Parlez-nous de la différence entre les coûts d'un établissement à 10, 15 ou 20 lits, exploité par un tiers, et un emplacement de taille comparable exploité par votre organisation. Quelle serait-elle?

M. Verrier : Je ne connais pas exactement l'écart entre nos tarifs et ceux d'une maison de transition. Pour un participant adulte à nos programmes, nous demandons 95 $ par jour. À ce que je sache, les maisons de transition demandent de 20 à 30 p. 100 de plus, mais j'ignore les chiffres exacts.

Nous savons cela, parce que nous faisons partie d'une association de maisons de transition dans l'Ouest et que notre directeur le sait plus que quiconque, parce qu'il a des discussions à ce sujet dans ces maisons de transition.

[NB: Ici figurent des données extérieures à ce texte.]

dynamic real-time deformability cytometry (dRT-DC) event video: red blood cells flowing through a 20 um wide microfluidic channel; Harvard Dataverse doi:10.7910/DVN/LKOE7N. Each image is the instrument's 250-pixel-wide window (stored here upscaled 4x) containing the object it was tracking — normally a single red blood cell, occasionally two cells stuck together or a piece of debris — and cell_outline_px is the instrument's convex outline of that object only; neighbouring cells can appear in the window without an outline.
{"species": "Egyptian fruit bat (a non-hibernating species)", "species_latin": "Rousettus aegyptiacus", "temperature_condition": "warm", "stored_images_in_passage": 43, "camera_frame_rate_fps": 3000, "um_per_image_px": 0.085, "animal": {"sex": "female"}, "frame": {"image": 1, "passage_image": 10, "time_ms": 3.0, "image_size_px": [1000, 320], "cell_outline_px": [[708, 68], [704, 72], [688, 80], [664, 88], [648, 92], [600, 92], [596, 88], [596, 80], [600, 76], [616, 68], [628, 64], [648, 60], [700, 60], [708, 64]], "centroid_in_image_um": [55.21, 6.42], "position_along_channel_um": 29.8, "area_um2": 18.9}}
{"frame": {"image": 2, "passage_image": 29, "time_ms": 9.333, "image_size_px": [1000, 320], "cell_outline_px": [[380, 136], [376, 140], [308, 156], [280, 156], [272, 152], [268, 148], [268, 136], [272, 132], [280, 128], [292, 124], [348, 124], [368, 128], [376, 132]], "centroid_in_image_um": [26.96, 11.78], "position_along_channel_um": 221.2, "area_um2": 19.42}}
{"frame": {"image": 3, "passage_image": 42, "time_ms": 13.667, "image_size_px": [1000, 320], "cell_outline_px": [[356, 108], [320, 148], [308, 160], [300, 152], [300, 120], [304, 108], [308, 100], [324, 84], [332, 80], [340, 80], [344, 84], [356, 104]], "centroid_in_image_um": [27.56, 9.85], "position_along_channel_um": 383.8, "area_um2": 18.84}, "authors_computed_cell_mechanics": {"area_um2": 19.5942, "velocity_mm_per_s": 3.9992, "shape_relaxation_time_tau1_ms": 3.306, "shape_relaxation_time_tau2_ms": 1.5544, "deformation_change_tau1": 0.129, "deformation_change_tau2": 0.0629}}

Je ne suis jamais passé par une maison de transition. Je répète simplement ce que nos clients nous ont dit. De même, au fil des années, les médias ont répété que les détenus en liberté conditionnelle commettent des vols et s'adonnent à la toxicomanie sans que ce soit surveillé. En réalité, cette clientèle s'attend à ce que le reste de la population se comporte de façon très honnête et très directe. Nous n'avons pas le droit de lui demander ce que nous ne faisons pas. Elle est à la recherche des manifestations d'hypocrisie dans le système, qu'elle n'hésitera donc pas à signaler quand elle en verra — par exemple le personnel qui ferme les yeux sur le retour de pensionnaires à la maison de transition à 23 heures, en état d'ébriété et qu'il envoie simplement se coucher.

Nous, nous sommes exceptionnellement rigides et nous avons des attentes exceptionnellement élevées à l'égard de nos pensionnaires. Ils s'attendent à ce que nous les modérions, en raison de leur expérience dans d'autres établissements. C'est hors de question. Notre réputation auprès des tribunaux du Manitoba se fonde sur nos méthodes. Nous faisons du travail de réunification des familles dans notre milieu avec des organismes de protection de l'enfance. Ils comptent sur nous pour assurer dans notre milieu une certaine sobriété, pour la sécurité de ces enfants et ainsi de suite.

L'essentiel de mes renseignements provient des clients.

Le président : Monsieur Verrier, je vous remercie. C'est la fin, mais je pense que nous avons tous été impressionnés par votre nouvelle vie, votre contribution à la société et votre témoignage.

Des voix : Bravo!

Le président : Nous vous en sommes très reconnaissants. Bonne chance.

M. Verrier : Je vous en prie. Je suis enchanté. Merci.

Le président : Chers collègues, je vous rappelle que vous serez censés, provisoirement, être convoqués pour mardi prochain, à 10 h 30. Nous verrons ce qui arrivera à la Chambre aujourd'hui et nous le confirmerons. La séance est levée.